Michigan-native producer Apollo Brown is in high demand these days, providing the backings to the stars (Black Milk, Danny Brown) of an increasingly dominant underground Detroit scene, but he still finds the time for his own projects. Daily Bread finds him collaboration with New York’s Hassaan Mackey, with throwback party track ‘Volume’ an obvious standout.

Love Inks – Rock On 

Love Inks breathe new life into this minimalistic cover of the 1973 glam hit by David Essex (last seen playing Eddie Moon on Eastenders) with some drifting vocals and barely-there guitar, all tied together with lopsided funk bass.

DRC Music feat. Tout Puissant Mukalo and Nelly Liyemge – Hallo

Damon Albarn does pretty much anything he wants to these days. Fresh off the global success of Plastic Beach, Albarn spent a week Kinshasa, Congo, to record an album with the newly established DRC Music collective. Featuring such high-profile collaborators as Dan the Automator, Kwes, and Oxford’s very own Totally Extinct Enormous Dinosaurs, the album’s teasers, including ‘Hallo’, are raising quite a few eyebrows.

St. Vincent – Cruel

One of the more straightforward cuts off her latest album Strange Mercy, ‘Cruel’ proves that Annie Clark (a.k.a. St. Vincent) can pen as striking a pop melody as the next indie fan-boy’s heart throb.

Little Roy – Lithium

Did you ever think, ‘I love Nirvana, but I wish they were just more reggae’? Us neither, but luckily Kingston roots legend Little Roy, celebrating the twentieth birthday of that record with the baby on it, did – and this is what happened. It’s pretty good, actually.

The Doppelgangaz – Doppel Gospel

Not much is known about emergent New York outer-borough duo Doppelgangaz, except that they’re preternatural producers, and they favour capes. ‘Doppel Gospel’ is at once soul-inflected and brooding, bringing a welcome dark edge to classic boom-bap construction without ever straying into exaggerated horrorcore.

Blouse Into Black

Oregon duo Blouse, recently signed to Brooklyn’s Captured Tracks, sound a lot like pretty much everyone else out there: borrowed nostalgia, breathy vocals, moody synths, feigned aloofness, and dollops of reverb. The difference is they do it better than almost anyone else.

Veronica Falls – The Fountain

Veronica Falls might be dismissed as mere C86 revalists, were it not for the excellent songwriting and the immediacy of their post-punk-tinged and vocal-layered tracks. ‘The Fountain’ is a case in point, its spooky lyrics offsetting those delightfully jangly guitars.

Girls – Honey Bunny

Written by Christopher Owens of Girls whilst singing into his mobile phone on his birthday, ‘Honey Bunny’ certainly doesn’t sound like a track that has been obsessively composed.
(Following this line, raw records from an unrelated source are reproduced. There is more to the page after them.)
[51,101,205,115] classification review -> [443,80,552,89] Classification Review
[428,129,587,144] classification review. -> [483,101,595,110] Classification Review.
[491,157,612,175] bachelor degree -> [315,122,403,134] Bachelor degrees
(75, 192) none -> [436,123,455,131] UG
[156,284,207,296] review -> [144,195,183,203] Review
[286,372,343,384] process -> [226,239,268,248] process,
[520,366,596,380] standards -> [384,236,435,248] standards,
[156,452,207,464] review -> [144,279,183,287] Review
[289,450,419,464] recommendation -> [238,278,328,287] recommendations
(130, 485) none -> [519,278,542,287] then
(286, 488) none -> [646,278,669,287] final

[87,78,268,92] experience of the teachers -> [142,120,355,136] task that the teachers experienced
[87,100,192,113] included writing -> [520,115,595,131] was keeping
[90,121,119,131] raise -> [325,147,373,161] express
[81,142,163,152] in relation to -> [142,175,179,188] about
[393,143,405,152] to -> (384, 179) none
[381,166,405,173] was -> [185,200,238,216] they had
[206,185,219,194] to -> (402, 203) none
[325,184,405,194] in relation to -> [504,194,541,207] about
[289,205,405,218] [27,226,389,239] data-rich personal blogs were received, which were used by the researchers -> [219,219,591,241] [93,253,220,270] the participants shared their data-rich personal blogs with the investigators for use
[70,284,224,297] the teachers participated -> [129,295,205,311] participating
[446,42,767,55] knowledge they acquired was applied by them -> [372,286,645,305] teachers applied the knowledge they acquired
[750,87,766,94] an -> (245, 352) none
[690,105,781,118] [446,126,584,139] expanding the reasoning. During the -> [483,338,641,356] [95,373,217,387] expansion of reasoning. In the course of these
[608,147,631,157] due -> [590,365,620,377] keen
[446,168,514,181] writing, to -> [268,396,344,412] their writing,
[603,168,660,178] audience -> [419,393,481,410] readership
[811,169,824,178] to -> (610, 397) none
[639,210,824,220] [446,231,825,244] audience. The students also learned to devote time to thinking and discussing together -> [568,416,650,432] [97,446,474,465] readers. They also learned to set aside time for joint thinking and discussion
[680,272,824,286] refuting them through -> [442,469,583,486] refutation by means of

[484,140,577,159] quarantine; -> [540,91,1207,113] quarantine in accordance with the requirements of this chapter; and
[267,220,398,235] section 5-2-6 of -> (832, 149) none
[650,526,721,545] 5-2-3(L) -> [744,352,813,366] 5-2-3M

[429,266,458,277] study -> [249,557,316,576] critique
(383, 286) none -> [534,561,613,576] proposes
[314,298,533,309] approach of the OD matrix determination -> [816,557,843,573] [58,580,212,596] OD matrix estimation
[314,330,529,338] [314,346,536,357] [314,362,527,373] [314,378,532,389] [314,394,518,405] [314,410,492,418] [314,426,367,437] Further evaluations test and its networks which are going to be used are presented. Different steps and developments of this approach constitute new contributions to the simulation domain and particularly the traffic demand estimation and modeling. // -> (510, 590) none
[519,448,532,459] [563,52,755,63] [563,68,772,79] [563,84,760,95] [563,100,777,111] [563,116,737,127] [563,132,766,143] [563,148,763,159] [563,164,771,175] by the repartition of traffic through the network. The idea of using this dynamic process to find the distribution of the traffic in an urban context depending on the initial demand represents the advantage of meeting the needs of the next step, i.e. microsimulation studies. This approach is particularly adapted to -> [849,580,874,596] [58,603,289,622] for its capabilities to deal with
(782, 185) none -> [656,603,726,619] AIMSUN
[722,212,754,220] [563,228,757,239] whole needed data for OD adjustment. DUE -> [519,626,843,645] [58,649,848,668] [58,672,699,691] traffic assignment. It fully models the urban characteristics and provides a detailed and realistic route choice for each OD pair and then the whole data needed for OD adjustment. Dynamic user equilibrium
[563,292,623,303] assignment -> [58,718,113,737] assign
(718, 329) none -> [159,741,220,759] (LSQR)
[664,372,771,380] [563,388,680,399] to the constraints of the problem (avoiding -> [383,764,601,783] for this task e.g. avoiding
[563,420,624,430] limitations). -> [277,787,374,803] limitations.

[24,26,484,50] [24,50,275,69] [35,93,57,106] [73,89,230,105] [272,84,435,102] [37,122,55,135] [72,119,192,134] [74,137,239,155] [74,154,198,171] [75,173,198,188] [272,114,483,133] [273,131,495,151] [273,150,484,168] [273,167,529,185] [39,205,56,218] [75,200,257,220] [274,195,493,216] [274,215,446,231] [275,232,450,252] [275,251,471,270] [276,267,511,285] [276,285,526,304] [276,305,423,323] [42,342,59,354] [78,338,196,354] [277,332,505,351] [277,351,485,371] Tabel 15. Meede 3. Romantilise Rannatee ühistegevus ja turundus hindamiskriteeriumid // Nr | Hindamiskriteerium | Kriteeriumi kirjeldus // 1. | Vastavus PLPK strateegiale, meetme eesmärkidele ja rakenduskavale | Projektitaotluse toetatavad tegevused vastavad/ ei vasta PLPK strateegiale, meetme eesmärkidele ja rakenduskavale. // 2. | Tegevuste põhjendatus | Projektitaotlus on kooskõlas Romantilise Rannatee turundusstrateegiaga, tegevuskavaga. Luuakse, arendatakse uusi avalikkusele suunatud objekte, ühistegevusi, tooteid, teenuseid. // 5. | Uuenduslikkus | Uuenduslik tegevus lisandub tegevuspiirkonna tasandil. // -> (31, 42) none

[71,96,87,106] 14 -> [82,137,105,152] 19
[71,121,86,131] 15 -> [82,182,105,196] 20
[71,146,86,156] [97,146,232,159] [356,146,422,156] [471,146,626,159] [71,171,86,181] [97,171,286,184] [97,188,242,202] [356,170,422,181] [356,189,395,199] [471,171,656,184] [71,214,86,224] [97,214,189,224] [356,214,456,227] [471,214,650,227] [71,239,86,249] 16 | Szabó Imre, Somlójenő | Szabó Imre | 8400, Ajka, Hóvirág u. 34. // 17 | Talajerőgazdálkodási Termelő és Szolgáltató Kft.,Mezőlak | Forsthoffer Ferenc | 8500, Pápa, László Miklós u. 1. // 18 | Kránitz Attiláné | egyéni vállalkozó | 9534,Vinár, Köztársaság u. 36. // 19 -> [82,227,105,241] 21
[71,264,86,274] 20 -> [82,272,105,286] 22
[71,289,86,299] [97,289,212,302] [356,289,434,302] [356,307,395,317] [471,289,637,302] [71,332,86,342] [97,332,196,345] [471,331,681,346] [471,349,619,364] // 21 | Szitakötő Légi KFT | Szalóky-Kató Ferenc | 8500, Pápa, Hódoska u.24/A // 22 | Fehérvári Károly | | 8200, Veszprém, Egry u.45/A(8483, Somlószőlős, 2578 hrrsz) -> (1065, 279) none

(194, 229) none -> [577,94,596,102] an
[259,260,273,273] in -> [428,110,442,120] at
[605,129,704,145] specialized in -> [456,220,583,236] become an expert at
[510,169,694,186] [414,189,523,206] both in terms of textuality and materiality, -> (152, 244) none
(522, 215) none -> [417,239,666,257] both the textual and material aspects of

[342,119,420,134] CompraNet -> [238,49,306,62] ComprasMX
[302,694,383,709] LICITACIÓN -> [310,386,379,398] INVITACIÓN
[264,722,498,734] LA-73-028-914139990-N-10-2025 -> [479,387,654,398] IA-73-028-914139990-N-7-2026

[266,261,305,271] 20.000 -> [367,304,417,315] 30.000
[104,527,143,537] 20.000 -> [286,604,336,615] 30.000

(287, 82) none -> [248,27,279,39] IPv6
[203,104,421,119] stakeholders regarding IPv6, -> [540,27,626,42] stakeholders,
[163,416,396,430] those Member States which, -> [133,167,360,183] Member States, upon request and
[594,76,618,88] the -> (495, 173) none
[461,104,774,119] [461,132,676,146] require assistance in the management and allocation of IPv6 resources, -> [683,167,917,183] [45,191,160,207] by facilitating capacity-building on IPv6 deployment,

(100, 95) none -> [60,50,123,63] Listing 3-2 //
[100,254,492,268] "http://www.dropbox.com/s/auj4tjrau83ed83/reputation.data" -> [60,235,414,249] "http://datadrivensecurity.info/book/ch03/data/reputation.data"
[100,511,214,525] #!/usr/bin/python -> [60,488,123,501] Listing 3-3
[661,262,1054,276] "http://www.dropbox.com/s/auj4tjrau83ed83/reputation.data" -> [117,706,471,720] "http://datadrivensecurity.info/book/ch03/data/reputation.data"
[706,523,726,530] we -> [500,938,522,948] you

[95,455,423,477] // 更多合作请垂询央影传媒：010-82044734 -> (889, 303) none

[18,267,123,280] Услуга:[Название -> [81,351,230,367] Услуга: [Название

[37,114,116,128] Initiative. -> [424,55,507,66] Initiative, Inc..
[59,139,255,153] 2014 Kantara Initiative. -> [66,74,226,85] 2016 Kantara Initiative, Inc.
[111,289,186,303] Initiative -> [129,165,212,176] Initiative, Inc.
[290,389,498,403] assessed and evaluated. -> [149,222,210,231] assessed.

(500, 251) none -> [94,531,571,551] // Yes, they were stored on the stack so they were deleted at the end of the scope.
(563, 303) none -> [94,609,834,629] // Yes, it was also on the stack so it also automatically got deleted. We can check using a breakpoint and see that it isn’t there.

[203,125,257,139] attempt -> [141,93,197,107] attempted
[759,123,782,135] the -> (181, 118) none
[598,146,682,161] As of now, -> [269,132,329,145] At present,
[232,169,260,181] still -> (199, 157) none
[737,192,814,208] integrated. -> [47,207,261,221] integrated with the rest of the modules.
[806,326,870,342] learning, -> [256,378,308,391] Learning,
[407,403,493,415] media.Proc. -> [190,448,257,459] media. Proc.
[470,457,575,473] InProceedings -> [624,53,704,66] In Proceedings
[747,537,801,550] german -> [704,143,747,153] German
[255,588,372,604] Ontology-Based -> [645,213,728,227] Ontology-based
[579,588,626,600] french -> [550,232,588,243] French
Spontaneity is the name of the game here but, as Owens sings “they don’t like my boney body, they don’t like my dirty hair” over twanging 60s guitars, what the song lacks in depth it more than compensates for with Orange Juice-style charm.

Trophy Wife – Wolf

On October 17th, Oxford-based trio Trophy Wife release their debut EP BRUXISM. Produced by Yannis Philippakis of Foals, this brooding track finds the band exploring new territory away from the bright sheen of their indie-disco beginnings and serves as a brilliantly haunting end to the record.